Friday’s Full Moon is closest to Equinox which makes it this year’s Harvest Moon. Harvest Moon is not larger or more orange in color, and it doesn’t stay up later so farmers have more light to bring in the harvest. It’s special because it reveals the magical, elemental forces at work turning Earth’s resources into gold.

Throughout the ages, these elemental forces have been known as nature spirits appearing most often in fairy tales. In the physical world we know these elements as earth, air, fire, and water, but in the fairy world, they’re known as gnomes, sylphs, undines, and fire spirits ~ and each one lends their art and charm to the fruits of the harvest.

The gnomes, or earth spirits, occupy a really important role in the harvest, because theirs is the care of the vast treasure chambers below earth’s surface. The gnomes charm roots out of every seed that’s planted so that they’re nourished for what will become the upward sprouting into leaf, blossom, and fruit.

Throughout history, gnomes have been storied about for the secrets they hold that have great value for human beings, like Rumpelstiltskin, who can turn straw into gold. 

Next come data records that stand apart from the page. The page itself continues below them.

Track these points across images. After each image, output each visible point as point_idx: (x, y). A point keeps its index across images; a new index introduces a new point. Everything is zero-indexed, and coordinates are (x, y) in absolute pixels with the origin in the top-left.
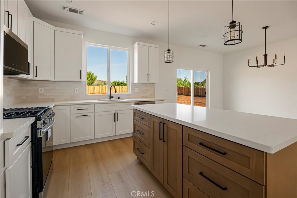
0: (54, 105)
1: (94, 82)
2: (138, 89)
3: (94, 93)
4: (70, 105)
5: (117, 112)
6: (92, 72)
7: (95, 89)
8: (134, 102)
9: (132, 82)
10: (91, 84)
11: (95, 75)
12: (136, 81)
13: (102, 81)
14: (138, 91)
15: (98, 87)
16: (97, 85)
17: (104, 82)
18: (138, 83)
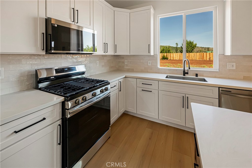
0: (124, 76)
1: (194, 50)
2: (235, 64)
3: (194, 59)
4: (136, 79)
5: (187, 96)
6: (192, 41)
7: (196, 55)
8: (219, 88)
9: (222, 53)
10: (191, 52)
11: (194, 43)
12: (228, 52)
13: (206, 48)
14: (234, 68)
15: (198, 54)
16: (197, 53)
17: (207, 49)
18: (231, 55)
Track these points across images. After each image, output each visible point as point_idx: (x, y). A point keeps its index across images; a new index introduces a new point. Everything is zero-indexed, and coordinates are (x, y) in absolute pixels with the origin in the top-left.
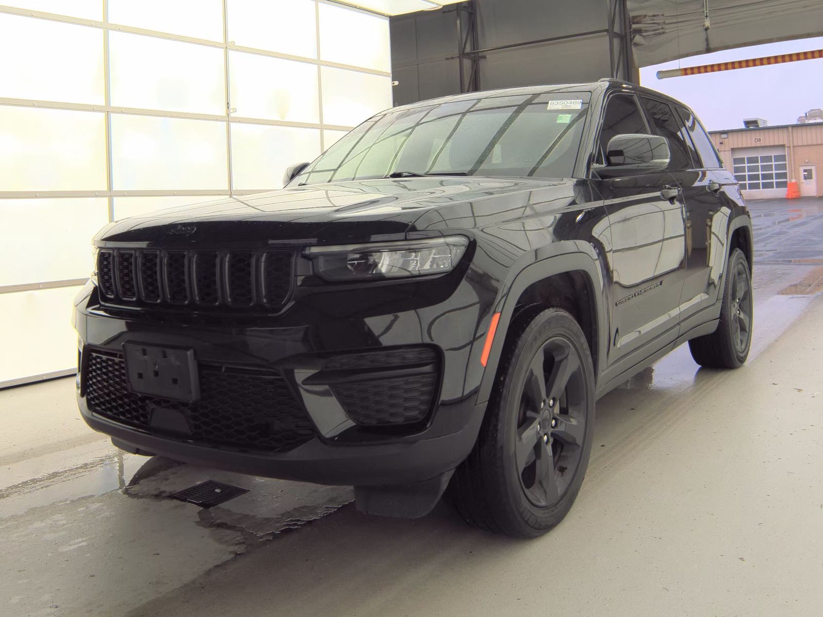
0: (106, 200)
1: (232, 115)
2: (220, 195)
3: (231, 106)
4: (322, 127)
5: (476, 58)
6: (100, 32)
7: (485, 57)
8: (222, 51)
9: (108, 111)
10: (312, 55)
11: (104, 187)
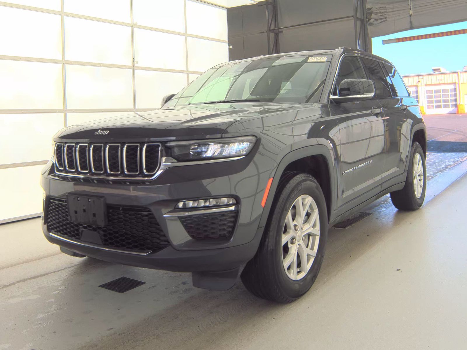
0: (63, 114)
1: (136, 65)
2: (129, 111)
3: (135, 60)
4: (187, 72)
5: (277, 32)
6: (59, 17)
7: (282, 32)
8: (130, 28)
9: (64, 63)
10: (182, 31)
11: (61, 107)
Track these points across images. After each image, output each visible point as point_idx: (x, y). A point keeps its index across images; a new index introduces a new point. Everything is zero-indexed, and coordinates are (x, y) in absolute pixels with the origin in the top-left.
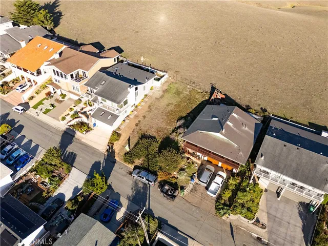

One of my favorites involves a folklore spirit from central Europe named Rübezahl. Now gnomes live hundreds of years, and on occasion, this particular gnome will come out of his gloomy underworld kingdom to the green earth for awhile, to bask in the sunshine. Once he fell in love with a princess that liked turnips, and he kidnapped her to his lonely underworld kingdom. To amuse her, he turned the turnips into her best friends and acquaintances, but as the root vegetables ripened, they got old and wrinkly, and the princess had to mastermind an escape back to the upperworld.

The message in these tales is always clear: When you partake of a bountiful harvest at Full Moon, remember the elemental beings working in the forces of nature ~ because they’re the ones balancing earth resources for our use.